Ein Montagearbeiter aus dem Bezirk Bregenz wandte sich an seine AK, weil ihm die Pensionsversicherungsanstalt die Anerkennung von Schwer­arbeits­zeiten verweigert hatte. Den ganzen Tag lang hatte er schwere Einrichtungsgegenstände in die Wohnungen der Kunden zu tragen. Er schleppte Küchenschränke, Schlafzimmer- und Wohnzimmereinrichtungen, Polstergruppen. Auch nach Meinung der AK hätte das wohl reichen sollen.

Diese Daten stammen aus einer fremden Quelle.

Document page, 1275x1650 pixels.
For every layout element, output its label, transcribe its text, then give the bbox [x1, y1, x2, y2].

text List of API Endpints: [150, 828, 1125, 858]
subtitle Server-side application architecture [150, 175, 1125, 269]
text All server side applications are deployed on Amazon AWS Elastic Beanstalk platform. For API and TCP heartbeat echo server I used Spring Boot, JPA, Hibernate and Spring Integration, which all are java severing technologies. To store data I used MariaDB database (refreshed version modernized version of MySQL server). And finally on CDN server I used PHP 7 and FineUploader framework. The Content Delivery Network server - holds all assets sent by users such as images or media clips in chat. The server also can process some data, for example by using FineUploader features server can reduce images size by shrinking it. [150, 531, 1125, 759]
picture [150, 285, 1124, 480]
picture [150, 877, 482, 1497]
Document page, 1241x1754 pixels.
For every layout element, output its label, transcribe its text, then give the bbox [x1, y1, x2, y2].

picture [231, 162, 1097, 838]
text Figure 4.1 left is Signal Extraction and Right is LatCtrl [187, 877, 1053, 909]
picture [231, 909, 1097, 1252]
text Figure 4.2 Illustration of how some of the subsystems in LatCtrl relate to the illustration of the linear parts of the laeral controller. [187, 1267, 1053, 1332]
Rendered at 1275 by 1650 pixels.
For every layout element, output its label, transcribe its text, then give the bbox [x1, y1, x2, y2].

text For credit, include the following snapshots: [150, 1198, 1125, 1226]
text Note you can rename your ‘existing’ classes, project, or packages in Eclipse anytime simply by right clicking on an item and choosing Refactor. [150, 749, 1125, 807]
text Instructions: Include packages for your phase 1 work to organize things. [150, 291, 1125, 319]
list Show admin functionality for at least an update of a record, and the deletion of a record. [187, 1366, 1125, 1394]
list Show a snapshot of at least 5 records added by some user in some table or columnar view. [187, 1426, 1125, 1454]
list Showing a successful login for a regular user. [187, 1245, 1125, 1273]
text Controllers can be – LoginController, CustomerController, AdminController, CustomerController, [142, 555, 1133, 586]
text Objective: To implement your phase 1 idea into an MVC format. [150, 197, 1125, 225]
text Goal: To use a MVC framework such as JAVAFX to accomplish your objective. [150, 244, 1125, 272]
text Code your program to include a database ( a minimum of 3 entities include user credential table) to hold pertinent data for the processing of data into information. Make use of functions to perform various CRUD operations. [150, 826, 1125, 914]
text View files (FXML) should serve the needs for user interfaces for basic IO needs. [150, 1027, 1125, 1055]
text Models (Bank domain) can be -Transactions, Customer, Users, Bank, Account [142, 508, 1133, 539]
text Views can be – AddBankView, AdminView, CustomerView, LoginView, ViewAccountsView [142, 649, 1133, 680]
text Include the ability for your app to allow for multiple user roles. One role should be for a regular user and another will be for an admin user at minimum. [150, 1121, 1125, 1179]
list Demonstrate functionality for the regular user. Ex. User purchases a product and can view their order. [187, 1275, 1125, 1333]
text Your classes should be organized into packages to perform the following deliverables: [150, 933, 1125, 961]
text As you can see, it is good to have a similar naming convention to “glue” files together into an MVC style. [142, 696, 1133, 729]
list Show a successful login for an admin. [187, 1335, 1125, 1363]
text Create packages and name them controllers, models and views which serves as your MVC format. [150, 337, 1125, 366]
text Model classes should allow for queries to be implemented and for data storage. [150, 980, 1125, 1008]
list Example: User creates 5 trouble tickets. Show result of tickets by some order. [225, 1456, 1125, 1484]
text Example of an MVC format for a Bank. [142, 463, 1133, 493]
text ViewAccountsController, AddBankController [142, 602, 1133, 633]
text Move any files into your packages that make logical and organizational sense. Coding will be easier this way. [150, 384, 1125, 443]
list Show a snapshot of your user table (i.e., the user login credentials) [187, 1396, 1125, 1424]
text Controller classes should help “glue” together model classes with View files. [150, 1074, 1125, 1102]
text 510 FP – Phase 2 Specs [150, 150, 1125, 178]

„Der Bescheid war in unseren Augen falsch“, befand AK-Jurist Jürgen Lehner und brachte Klage beim Landesgericht Feldkirch ein. Schließlich hatte sein Klient sogar regelmäßig Überstunden geleistet. Das Landesgericht holte ein Gutachten ein und hörte den Arbeiter an. Dann teilte es die Auffassung der AK, dass die Versicherungszeiten als Schwerarbeitszeiten anzuerkennen sind. 

Versicherungszeiten anerkannt

Die Pensionsversicherungsanstalt erhob postwendend Berufung am Oberlandesgericht in Innsbruck. Auch dort wurde der Arbeiter von der AK Vorarlberg vertreten. Und das mit Erfolg: Das Oberlandesgericht Innsbruck bestätigte die Rechtsauffassung der AK. Dank der Hilfe seiner AK konnte der Arbeiter nun, da ihm die Versicherungszeiten von 1996 bis 2011 als Schwerarbeitszeiten anerkannt wurden, sofort einen Pensionsantrag stellen und genießt seither die Pension.